Exercise requirements
a: Write out the diamond discussion between "Not when it's" and "same 5-10 stones.", inclusive, substituting "online catalog" for "virtual database".
b: Name every quality that the diamond discussion calls part of the equation besides physical size.

Source text
::::::::::
When I show two stones of a similar price to a client, and one is noticeably larger, that's one of the first optical properties people notice.
Yes of course sparkle, life, fire and contrast are part of the equation, but removing the physical size eliminates one of the most obvious optical properties.
Not when it's greater than 9 out of 10 people. :bigsmile:
AS far as 9 out of 10 people agreeing....Jon, if presented with 100 random oval diamonds of the virtual database, let's say we'd both probably reject the same 80 on the basis of cut. Of the remaining stones, we might each pick 5-10 as really well cut. But probably not the same 5-10 stones.
So, let's say 9 out of 10 will agree to around 80% to reject.....but the balance of well cut stones presents a different sort of split.

I would not use a round diamond to make a point in a thread about ovals as the parameters are so very different.
::::::::::
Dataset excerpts

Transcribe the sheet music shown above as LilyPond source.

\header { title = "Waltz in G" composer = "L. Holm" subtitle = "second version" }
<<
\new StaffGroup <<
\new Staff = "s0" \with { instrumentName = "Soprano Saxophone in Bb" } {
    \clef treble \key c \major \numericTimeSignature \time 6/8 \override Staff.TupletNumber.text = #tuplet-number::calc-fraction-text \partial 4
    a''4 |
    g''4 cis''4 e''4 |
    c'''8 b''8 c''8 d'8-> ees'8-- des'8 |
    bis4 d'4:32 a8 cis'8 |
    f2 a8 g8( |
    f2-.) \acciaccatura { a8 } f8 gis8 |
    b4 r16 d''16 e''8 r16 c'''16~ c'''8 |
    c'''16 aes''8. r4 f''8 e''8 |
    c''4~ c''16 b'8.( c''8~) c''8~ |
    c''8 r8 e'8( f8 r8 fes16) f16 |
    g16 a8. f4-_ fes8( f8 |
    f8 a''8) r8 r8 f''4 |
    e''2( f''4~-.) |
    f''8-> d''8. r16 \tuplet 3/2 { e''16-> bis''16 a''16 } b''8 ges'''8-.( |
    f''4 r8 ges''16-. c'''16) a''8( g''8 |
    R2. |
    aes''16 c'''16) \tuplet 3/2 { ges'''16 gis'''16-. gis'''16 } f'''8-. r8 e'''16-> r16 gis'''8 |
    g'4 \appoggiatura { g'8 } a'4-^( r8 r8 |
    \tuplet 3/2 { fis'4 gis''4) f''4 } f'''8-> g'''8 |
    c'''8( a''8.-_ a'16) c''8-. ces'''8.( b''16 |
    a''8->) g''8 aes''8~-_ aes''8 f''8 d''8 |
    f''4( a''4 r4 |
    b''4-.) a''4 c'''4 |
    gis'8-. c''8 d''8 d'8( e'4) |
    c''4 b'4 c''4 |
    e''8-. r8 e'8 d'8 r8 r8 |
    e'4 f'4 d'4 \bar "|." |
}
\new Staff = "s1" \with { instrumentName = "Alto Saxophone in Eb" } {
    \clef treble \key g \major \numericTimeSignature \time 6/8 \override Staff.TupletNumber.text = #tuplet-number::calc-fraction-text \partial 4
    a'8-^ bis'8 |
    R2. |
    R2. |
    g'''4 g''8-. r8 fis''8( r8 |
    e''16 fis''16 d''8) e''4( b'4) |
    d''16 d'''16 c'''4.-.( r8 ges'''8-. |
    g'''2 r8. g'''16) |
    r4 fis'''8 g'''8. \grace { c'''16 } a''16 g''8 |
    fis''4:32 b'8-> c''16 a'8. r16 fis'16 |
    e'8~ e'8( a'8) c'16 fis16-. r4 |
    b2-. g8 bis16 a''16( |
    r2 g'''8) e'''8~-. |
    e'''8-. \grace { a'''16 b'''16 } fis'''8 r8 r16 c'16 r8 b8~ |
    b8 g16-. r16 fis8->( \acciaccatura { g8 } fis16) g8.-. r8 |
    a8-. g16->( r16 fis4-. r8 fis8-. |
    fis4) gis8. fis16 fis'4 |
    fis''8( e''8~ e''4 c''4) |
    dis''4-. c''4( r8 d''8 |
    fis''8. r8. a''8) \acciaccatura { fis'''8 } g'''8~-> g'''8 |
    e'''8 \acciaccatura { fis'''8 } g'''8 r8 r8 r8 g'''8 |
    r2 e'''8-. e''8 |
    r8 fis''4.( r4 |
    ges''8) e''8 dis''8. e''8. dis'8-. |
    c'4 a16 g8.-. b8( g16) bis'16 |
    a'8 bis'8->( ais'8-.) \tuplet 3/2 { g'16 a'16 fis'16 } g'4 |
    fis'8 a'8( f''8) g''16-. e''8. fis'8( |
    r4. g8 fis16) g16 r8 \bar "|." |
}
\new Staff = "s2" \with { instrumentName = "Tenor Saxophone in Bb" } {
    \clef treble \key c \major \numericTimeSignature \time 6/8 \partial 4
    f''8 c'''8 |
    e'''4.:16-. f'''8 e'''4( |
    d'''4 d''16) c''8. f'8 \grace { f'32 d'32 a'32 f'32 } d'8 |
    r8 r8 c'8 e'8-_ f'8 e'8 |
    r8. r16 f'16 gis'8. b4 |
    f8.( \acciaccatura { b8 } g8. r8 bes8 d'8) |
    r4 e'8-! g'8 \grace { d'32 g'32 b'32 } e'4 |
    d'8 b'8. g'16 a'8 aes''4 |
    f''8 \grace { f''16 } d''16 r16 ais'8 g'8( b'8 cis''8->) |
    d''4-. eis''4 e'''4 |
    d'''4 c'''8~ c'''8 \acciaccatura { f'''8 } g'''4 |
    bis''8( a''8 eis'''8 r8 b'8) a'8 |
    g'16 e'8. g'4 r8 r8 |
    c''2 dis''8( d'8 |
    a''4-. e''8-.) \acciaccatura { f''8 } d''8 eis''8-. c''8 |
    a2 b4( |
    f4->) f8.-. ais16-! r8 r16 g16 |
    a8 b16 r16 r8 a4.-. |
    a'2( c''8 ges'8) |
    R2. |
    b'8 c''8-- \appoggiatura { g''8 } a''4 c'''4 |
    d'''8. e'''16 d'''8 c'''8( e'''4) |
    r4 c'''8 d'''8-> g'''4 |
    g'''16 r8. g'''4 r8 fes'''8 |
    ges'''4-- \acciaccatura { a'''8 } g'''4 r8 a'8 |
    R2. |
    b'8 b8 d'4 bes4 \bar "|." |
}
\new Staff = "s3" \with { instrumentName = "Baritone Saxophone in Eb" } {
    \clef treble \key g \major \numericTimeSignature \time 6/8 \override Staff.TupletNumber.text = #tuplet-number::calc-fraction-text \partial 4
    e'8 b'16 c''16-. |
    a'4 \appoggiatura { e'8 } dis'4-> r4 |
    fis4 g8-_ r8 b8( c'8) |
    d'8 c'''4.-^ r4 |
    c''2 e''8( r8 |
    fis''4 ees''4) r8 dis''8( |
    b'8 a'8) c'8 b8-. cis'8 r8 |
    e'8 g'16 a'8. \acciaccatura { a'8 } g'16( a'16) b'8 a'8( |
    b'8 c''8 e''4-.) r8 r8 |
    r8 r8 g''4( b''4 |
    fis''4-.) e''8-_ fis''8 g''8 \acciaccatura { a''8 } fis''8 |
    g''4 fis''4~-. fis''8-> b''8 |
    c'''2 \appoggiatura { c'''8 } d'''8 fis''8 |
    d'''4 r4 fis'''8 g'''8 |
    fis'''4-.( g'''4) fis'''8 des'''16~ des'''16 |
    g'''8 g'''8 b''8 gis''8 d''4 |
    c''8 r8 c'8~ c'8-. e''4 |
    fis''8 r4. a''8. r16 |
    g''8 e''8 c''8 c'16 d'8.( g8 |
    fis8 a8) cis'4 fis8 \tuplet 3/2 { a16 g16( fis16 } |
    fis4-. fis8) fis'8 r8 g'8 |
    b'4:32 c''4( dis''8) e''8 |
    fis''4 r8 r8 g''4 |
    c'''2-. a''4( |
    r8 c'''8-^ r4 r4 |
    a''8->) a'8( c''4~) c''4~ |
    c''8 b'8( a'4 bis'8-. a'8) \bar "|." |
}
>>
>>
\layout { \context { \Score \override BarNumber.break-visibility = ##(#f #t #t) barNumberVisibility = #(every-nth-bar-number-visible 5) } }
::::::::::
Outputs by task
a:
Not when it's greater than 9 out of 10 people. :bigsmile:
AS far as 9 out of 10 people agreeing....Jon, if presented with 100 random oval diamonds of the online catalog, let's say we'd both probably reject the same 80 on the basis of cut. Of the remaining stones, we might each pick 5-10 as really well cut. But probably not the same 5-10 stones.

b: Sparkle, life, fire and contrast.